The government does not provide details of the bill, which will need to be approved by a parliamentary committee chaired by the president’s aides.

Receivables from Salvadorans working overseas represent a large part of the economy – equivalent to about 22% of gross domestic product (GDP).

Last year, remittances amounted to $ 5.9bn, according to government reports.

Strike, a mobile payment program launched in El Salvador in March, said he was grateful for the adoption of the law and is working with the country to make the Bitcoin industry a success.

“This is the news that has been heard around the world for Bitcoin,” Strike founder and CEO Jack Mallers, founder of Bukele’s video, was told at a Miami conference.

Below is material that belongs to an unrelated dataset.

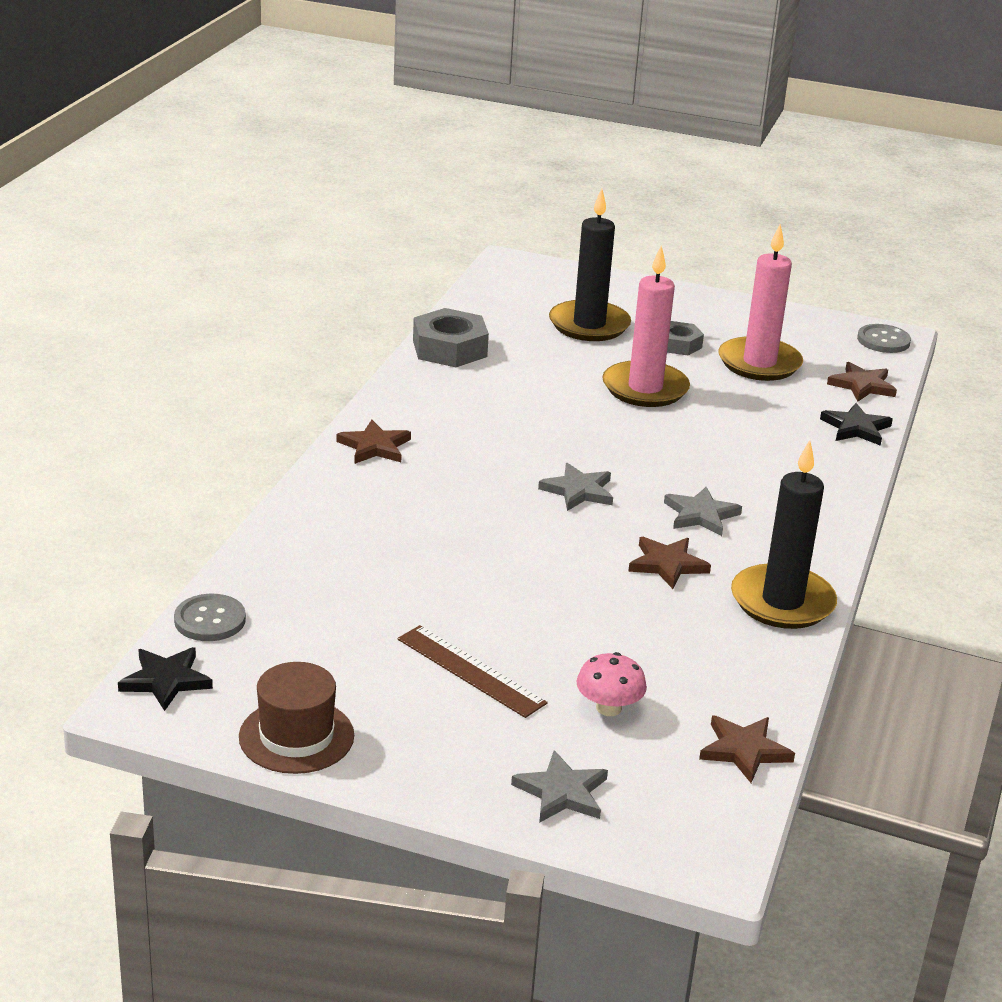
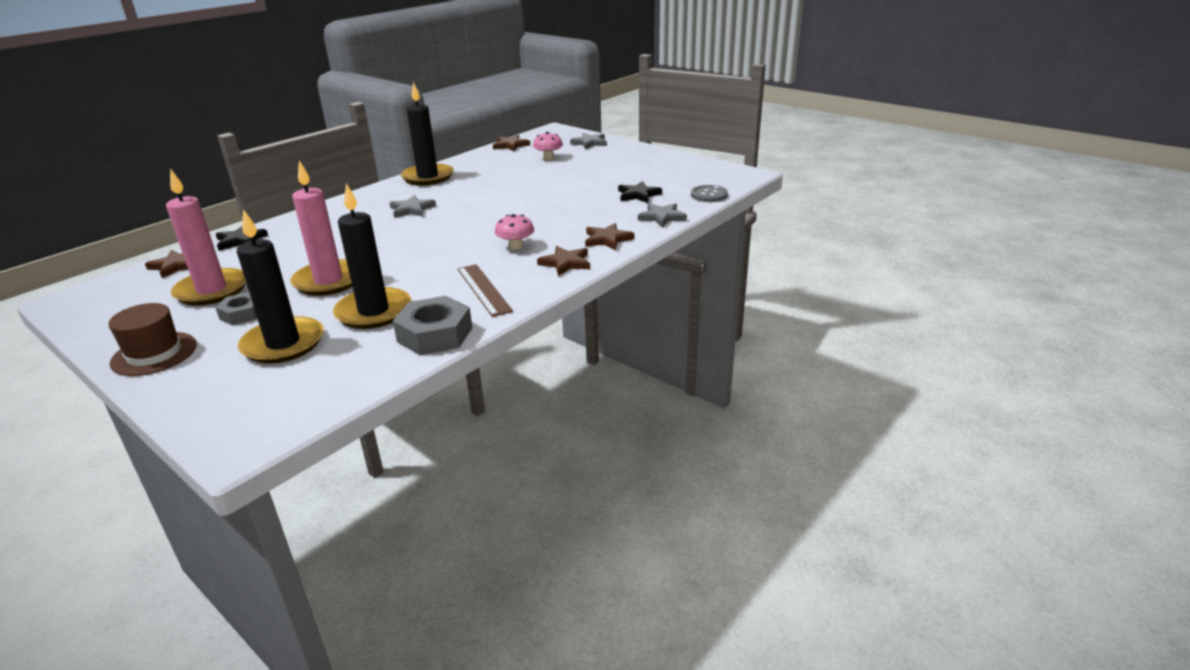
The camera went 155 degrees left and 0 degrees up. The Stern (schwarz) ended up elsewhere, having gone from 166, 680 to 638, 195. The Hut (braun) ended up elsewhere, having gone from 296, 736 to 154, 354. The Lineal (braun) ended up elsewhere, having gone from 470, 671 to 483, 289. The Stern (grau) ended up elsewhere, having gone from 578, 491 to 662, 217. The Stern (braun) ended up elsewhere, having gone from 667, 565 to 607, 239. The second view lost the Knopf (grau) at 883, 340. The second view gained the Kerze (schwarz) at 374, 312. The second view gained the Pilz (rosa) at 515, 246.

“Receiving digital currency as a legitimate currency provides an opportunity for El Salvador to be the safest, most secure and integrated environment in the world,” Mallers said.

The cryptocurrency market grew to $ 2.5 trillion by mid-May 2020, according to the CoinMarketCap page, driven by interest from investors from Wall Street to Silicon Valley.

But the volatility of Bitcoin – valued at $ 36,127 – and its vague rules raised questions about whether it could replace fiat currencies in day-to-day operations.